Week 4: Molding and casting
Skills used: Fusion 360, CAM, Router, casting materials
For this week, our assignment was to design a mold, use the router to mill it, and then use it to cast parts. This was one of my favorite weeks so far, I loved how crafty and open-ended it felt. I decided that for this week I would recreate a McDonald's happy meal toy from 1997, which has weirdly become a meaningful object in my life. In middle school, my best friend Isaac found a keychain in the parking lot and put it on his clarinet case (we were obviously extremely cool and sporty) and I thought it's facial expression was hilarious so as a very nice gesture at the end of middle school, he gave me the keychain. I then gave it back at the end of high school, then he gave it back when we graduated from undergrad, then I gave back it to him again when he graduated from a master's program.
One of the handoffs c.2015
We're both graduating again (for the final time) in 2021, so I wanted to see if I could recreate the little guy from the keychain so when he gives me back the keychain I can give him his own to have too.
Neither of us knew what it was at first but somehow we did some internet sleuthing and found out it was a McDonald's tomagatchi toy from 1997 so I was able to find that on ebay to use as a reference image.
The final model in Fusion 360 - even though in the original toy the face is pretty flat, I made my replica curved on the top so that I could take advantage of the 3-axis milling (thanks to Anthony for pointing that out).
After CAM, I did a rough pass with the 1/4" bit and then a finishing cut with the 1/8" bit. The surface finish wasn't perfect so I also did a little bit of sanding with sandpaper and then gave it a quick once over with the heat gun to get rid of the rough surface from sanding. I then used the wax mold to cast oomoo to create a mold for the final product.
For my first pour, I used the white plastic, and colored it with yellow dye. The color is pretty off but the clear plastic was really bubbly in our test pours and I wanted to try to keep that to a minimum for my first try. I used the vacuum chamber to pull out bubbles from the plastic after mixing and before pouring, and after the pour there were only very small bubbles on the back surface so I was happy with the outcome.
All 3 steps - original wax cut, oomoo mold, and the cast opaque plastic.
I was extremely hooked on this process and wanted to keep experimenting - I thought it might be fun to try to cast oomoo in oomoo to make a squishy version (inspired by a discussion in the shop of another 90s hobby of mine, collecting tiny colorful erasers in fun shapes). Because we weren't sure if the oomoo would release itself once cast, I lined the mold with a light layer of vaseline to create a barrier.
Here is the oomoo cast (I also used red dye to create the purple color combined with the blue oomoo).

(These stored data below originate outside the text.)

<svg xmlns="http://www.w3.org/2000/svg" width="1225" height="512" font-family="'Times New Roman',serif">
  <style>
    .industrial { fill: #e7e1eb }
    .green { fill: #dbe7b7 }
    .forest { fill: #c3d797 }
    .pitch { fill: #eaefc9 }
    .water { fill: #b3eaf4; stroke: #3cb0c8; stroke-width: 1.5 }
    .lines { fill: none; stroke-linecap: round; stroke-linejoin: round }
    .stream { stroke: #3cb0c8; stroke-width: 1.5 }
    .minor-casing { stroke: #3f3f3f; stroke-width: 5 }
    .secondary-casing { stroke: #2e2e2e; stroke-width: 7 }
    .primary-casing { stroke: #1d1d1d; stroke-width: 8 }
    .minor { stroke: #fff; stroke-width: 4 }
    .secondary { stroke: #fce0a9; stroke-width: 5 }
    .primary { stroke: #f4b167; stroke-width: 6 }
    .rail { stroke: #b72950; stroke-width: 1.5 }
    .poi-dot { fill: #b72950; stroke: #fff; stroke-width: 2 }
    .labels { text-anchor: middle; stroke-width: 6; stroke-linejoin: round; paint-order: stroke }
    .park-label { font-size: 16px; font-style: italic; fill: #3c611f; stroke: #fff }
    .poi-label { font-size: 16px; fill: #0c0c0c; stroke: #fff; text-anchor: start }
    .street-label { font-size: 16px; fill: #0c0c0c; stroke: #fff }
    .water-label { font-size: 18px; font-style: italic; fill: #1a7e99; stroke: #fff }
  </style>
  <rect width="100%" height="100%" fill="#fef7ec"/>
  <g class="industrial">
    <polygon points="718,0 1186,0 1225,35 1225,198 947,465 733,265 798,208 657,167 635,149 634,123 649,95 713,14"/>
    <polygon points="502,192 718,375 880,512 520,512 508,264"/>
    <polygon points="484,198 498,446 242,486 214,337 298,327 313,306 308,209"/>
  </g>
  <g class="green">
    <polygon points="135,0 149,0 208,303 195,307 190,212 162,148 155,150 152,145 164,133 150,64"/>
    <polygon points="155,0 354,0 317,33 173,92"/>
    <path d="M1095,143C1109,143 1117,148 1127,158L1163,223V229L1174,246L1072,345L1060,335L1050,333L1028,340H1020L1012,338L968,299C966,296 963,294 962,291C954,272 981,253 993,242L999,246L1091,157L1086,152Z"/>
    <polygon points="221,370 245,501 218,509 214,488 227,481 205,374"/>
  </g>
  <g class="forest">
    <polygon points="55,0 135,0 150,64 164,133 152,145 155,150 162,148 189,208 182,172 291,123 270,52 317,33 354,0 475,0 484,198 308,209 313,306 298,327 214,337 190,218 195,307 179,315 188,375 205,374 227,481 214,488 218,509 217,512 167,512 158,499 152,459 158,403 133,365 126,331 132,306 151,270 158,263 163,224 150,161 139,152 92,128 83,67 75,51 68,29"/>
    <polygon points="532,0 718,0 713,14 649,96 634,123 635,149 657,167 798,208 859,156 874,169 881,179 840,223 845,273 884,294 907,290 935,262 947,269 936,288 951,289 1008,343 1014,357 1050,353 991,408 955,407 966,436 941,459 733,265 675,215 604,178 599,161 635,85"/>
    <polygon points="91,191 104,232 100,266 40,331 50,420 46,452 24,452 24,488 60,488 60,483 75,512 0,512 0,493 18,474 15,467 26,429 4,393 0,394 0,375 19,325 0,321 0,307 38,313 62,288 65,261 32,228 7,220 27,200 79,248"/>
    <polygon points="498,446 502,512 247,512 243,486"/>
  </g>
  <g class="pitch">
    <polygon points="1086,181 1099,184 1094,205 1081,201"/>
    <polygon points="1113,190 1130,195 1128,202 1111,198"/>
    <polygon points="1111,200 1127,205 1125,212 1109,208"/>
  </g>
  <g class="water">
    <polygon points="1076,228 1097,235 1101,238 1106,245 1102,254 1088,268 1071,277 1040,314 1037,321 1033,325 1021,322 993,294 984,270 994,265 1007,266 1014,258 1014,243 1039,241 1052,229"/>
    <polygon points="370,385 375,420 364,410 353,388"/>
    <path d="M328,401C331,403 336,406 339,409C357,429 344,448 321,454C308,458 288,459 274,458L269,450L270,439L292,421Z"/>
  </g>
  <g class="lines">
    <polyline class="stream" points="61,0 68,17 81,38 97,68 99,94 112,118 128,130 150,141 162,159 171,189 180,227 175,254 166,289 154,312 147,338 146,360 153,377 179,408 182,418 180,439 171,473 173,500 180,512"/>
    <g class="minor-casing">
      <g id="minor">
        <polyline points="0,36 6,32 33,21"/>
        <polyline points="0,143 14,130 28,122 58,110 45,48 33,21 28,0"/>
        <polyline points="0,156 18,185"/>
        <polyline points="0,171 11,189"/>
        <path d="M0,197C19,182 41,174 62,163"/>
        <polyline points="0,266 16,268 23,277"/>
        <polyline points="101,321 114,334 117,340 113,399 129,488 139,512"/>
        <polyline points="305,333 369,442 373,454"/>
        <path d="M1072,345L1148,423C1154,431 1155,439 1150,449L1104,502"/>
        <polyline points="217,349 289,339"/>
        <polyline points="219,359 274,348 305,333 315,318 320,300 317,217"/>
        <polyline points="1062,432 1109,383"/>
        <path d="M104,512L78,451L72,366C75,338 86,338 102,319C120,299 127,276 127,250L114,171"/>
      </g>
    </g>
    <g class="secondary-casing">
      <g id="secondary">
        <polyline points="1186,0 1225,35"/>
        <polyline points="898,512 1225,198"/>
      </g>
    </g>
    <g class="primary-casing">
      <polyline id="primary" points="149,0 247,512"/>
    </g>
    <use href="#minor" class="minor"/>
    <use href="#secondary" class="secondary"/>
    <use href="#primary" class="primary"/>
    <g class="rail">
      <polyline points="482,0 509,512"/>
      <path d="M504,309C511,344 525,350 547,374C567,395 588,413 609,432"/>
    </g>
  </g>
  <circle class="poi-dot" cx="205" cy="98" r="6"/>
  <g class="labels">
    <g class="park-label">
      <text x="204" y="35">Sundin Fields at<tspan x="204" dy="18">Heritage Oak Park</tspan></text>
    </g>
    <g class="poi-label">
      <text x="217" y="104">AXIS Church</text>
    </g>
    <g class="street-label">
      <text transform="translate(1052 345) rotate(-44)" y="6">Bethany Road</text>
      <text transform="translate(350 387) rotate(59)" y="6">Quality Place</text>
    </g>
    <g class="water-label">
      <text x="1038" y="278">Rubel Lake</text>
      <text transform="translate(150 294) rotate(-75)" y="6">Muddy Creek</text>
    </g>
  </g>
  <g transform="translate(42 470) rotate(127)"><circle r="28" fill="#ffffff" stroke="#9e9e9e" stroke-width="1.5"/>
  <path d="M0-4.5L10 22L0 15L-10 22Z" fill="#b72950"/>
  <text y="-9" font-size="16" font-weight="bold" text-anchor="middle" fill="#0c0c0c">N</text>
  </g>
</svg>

I think it worked pretty well considering it was the first experiment, but the oomoo did in fact stick to itself and left a few parts a bit weird after trying to pull it from the mold.
I still wanted to play more with casting so I decided to try a multi-color epoxy pour using this epoxy we had in the shop. I mixed two colors of epoxy and then poured them simultenously into the mold (I also used Anthony's shield mold so I wasn't limited to my one mold). I then used a piece of the stirring stick to swirl the colors together a bit in the hope that the clear epoxy would show the colors well through the shape.
The result of the epoxy pours. The colors look great when there is more yellow and less blue - it seems like with the clear epoxy you need very very little color and I overdid it with the blue so it's not transparent enough there to see the mix. This definitely will not be my last time playing with oomoo and making casts!!! I don't think I'll need it for my final project but maybe I can think of a way to incorporate it so I can keep experimenting with this process.